# Mac Pro sbbod optical drive not opening



## TBC (Apr 17, 2009)

Model Name: Mac Pro
Model Identifier: MacPro1,1
Processor Name: Dual-Core Intel Xeon
Processor Speed: 2.66 GHz
Number Of Processors: 2
Total Number Of Cores: 4
L2 Cache (per processor): 4 MB
Memory: 9 GB
Bus Speed: 1.33 GHz
Boot ROM Version: MP11.005D.B00
SMC Version: 1.7f10

Ok, my opdrv will not open from the keyboard though it will from click restart.

Anything I do, apps, net, my own forum, folders on the desktop, Nikon Capture NX is getting more and more delayed from the sbbod. 

I have run, several times, plist to trash in library>plist for apps mentioned. Repair on disk utility. I cannot figure out when to let go of the keyboard when getting to fsck -y . It seems to keep scrolling. I think this is me that is unsure of when to let the key go to let the program run. I normally let it go as soon as the black screen and white text starts up.

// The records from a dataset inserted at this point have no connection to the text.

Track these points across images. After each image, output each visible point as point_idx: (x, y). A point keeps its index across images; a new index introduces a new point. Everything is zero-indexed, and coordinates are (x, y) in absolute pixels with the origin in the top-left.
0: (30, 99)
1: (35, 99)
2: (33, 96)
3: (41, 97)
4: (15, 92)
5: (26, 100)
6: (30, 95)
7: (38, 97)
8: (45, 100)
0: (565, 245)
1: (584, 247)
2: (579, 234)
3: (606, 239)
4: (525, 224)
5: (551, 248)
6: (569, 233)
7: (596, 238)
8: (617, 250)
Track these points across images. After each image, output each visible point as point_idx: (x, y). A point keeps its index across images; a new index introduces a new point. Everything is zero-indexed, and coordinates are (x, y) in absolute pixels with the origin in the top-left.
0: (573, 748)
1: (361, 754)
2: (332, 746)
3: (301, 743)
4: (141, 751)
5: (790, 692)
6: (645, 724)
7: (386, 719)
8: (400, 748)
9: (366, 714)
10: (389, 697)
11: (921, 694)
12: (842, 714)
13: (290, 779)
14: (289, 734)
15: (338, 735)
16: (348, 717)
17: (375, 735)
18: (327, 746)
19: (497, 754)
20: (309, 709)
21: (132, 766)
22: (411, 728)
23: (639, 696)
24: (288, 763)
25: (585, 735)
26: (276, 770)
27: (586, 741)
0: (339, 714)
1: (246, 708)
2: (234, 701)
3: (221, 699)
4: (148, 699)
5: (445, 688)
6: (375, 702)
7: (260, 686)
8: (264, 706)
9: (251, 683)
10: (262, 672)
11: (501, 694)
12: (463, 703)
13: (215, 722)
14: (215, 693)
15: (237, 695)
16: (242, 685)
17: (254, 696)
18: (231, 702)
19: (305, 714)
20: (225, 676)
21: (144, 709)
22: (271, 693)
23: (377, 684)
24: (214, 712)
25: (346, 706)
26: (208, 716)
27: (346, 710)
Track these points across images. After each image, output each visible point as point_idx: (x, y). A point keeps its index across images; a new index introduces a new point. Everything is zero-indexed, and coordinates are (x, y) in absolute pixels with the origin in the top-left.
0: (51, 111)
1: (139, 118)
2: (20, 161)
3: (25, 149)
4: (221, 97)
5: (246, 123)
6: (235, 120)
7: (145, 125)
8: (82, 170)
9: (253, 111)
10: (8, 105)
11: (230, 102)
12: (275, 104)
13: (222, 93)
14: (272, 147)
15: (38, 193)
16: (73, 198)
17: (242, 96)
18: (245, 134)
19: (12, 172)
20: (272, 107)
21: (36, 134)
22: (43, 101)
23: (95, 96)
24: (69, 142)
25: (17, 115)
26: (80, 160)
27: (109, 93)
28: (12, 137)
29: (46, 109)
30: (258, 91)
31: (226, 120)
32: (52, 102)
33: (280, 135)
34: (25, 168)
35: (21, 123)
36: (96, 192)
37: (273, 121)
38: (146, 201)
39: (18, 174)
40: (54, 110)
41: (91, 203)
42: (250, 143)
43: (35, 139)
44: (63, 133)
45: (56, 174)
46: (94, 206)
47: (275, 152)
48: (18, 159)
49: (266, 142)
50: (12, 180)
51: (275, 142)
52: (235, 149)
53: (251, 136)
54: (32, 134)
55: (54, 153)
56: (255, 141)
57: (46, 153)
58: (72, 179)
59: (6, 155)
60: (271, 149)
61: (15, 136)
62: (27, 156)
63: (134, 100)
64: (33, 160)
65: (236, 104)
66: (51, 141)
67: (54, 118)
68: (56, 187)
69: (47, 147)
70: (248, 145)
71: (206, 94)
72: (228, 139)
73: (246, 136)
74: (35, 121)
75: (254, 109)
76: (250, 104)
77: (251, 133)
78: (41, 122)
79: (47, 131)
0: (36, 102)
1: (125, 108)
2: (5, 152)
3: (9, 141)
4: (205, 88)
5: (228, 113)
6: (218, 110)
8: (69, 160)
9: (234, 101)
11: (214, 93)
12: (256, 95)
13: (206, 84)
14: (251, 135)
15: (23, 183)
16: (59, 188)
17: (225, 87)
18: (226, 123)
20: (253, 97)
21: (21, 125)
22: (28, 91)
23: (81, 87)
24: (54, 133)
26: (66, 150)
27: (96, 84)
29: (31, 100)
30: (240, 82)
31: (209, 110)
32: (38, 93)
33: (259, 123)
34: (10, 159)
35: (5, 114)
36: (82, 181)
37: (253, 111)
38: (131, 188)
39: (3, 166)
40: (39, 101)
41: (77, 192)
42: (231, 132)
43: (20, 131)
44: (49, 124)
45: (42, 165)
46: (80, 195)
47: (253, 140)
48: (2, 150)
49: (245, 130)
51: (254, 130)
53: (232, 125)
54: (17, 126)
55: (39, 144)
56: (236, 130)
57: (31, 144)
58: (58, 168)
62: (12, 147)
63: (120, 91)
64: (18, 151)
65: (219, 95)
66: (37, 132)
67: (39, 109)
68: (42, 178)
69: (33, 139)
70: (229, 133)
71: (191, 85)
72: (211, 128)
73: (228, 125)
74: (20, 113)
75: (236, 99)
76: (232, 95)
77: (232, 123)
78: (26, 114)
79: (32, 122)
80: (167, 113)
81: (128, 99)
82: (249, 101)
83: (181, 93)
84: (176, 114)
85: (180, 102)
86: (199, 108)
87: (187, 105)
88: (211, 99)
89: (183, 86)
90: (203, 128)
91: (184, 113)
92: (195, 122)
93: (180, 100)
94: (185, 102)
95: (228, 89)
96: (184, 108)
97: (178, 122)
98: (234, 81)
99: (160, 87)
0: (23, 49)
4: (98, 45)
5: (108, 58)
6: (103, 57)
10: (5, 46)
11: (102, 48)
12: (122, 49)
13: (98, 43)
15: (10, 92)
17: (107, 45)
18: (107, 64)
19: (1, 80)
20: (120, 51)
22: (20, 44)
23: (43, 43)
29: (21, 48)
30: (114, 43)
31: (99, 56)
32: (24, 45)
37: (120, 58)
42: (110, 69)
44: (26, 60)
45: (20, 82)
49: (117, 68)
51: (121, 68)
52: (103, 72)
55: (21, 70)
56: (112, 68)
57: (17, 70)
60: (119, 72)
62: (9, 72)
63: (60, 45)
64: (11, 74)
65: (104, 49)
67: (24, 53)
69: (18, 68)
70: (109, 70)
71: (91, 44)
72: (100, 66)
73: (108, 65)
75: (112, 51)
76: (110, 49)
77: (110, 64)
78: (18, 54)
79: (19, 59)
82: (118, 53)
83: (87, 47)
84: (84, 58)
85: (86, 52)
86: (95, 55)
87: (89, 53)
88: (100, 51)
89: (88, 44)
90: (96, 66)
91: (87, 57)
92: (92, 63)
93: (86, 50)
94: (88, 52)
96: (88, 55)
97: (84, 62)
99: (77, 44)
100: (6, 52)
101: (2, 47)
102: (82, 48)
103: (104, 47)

I just need to get a little better grip on the details or you can tell me what is going on here if you would be so kind.


----------



## TBC (Apr 17, 2009)

Well, I used to be a member when I had my PC. If this is the same forum that I was attached to then, that went off the air for some time; the name is the same, I believe, then this is a mess as to Mac. I am disappointed by the lack of response or the attention that is lacking. Terrible practice you know. No help. OK, I guess this is now the way of the world. TBC


----------



## aydj (Apr 27, 2009)

I am running a Mac Pro and had this same issue with optical drive not responding to the keyboard eject button, however I found I could eject the drive from Windows under VMWare Fusion, which I already had running at the time.

Consequently when I exited out of Windows I could then use the eject button on the keyboard to open and shut the optical drive without having to reboot.

Cheers,

aydj


----------



## Pawn3d (Apr 13, 2008)

1) Create new profile.
2) Hit eject button.
3) report back. (PM me, if I forget this thread.)


----------